Dengan kata lain, para pejabat pemerintah mendapat kuasa dari Allah untuk kebaikan orang yang dipimpinnya. Kebaikan-kebaikan itu biasanya tertuang dalam konstitusi, yang menjamin perlindungan dan keamanan warga negara. Karena itu, pemerintah harus taat kepada konstitusi, sebagai tanda bahwa ia ditetapkan oleh Allah. Jika dia tidak taat kepada konstitusi, tentu bisa diragukan apakah ia benar-benar ditetapkan oleh Allah. Dalam hal ini kita memiliki hati nurani untuk bisa menilai apakah pemerintah melakukan sesuatu yang sesuai dengan kehendak Allah yang menetapkannya

Nah, yang menjadi pertanyaan “Apakah Pemerintah kita Sungguh Mengerikan? Ataukah ini hanya soal perbedaan perspektif dalam melihat kebijakan-kebijakan dari Pemerintah?

Sederhananya, Gereja terpanggil untuk melayani. Ia tidak dapat mengklaim ada iman di dalam dirinya, tanpa mengekspresikannya ke luar. Ia tidak dapat mendengar suara Tuhan tanpa mengekspresikannya ke luar. Ia tidak dapat mendengar suara Tuhan tanpa mendengar erangan dan ratapan seluruh ciptaan. Ia tidak dapat mengatakan telah menerima terang, tanpa memancarkan terang itu. Hal ini layak untuk kita refleksikan, apakah Gereja memiliki program-program yang berbicara akan hal ini? Ataukah Gereja masih sibuk dengan dirinya sendiri?

Kembali pada Roma 13:1-7, Sadarkah kita? Para pejabat pemerintah yang dibicarakan di sini adalah para pejabat pemerintah tertentu bukan pemerintah sebagai sebuah entitas politik. Konteks perikop ini adalah kembalinya orang Yahudi ke kota Roma. Sebelumnya, mereka diusir oleh Kaisar Klaudius karena kericuhan yang terjadi antara orang Yahudi yang Kristen dan non Kristen merusak ketenteraman kekaisarannya. Ketika orang Yahudi kembali lagi ke Roma, setelah kematian Klaudius, terjadi lagi ketegangan, tetapi kali ini ketegangan dalam Gereja sendiri, yakni ketegangan antara orang-orang Kristen Yahudi dan Kristen non-Yahudi. Ketegangan antar etnis ini menimbulkan ketakutan jangan-jangan pejabat Romawi mengusir mereka lagi. Oleh karena itu, Paulus menulis surat Roma 13:1-7 ini, meminta mereka takluk kepada pemerintah (Sinaga 2007, 118). Dengan kata lain, ajakan dalam Roma 13:1- 7 “bukanlah ajaran umum tentang hubungan jemaat dengan Negara, melainkan nasihat khusus untuk situasi ketegangan intern sebuah jemaat, disertai ketakutan jemaat itu terhadap intervensi baru penguasa Roma” (Harun 2015, 8)

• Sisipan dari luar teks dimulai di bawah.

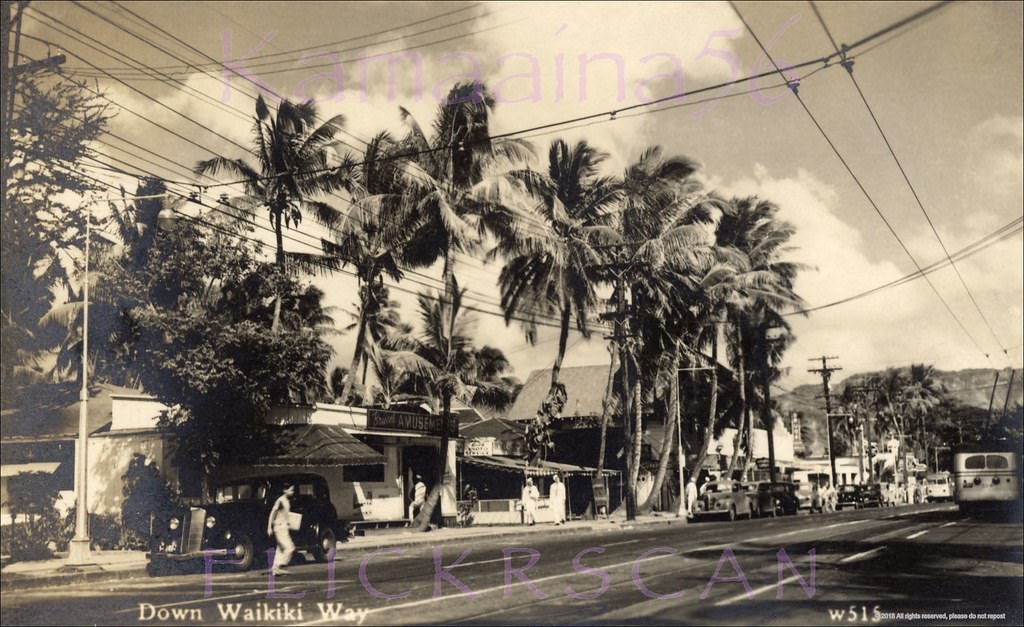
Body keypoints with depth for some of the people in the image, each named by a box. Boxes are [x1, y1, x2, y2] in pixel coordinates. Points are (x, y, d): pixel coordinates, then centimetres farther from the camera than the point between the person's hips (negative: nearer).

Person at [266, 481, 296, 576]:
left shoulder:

Septemy E. Lakawa (2015, 21-22), melihat bahwa rasa takut yang dimaksud oleh Paulus dalam Roma 13:1-7 ini bukanlah pertama-tama rasa takut akan intervensi pemerintah, para pejabat yang menjaga ketertiban ruang publik, melainkan takut akan terjadinya perpecahan dalam jemaat Kristen

Menarik ya? Jadi bagaimana? Apakah setelah mengetahui realitas ini, kita menjadi tidak memiliki rasa hormat pada pemerintah?

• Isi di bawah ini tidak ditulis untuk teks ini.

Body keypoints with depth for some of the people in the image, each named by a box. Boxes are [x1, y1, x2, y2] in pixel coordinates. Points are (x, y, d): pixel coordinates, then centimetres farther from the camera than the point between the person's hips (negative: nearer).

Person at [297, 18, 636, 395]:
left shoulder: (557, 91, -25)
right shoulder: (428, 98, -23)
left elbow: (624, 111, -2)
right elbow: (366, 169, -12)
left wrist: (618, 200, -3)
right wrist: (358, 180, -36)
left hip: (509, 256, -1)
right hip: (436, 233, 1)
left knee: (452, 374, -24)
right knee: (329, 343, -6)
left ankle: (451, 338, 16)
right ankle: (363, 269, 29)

Jika gereja mengaku percaya bahwa Yesus Kristus adalah Tuhan atas seluruh kosmos maka tanda-tanda Kerajaan Surga. seperti keadilan, kebenaran, dan kasih harus dinyatakan tidak saja dalam lingkungan tembok gereja, tetapi juga harus dinyatakan di semua elemen kehidupan yang ada. Maggay (1996,14) mengatakan, “The ecclesia visibilis is not just the church at worship but the church in the market place, the church in the academe or the church in politics."

Jadi, Bagaimana?

Kita mesti memperjuangkan hak-hak kita. Namun, kita juga harus memahami dengan baik kewajiban-kewajiban kita. Apa yang terjadi pada Gereja dan Pemerintahan di konteks kita masing-masing, tentu berbeda-beda.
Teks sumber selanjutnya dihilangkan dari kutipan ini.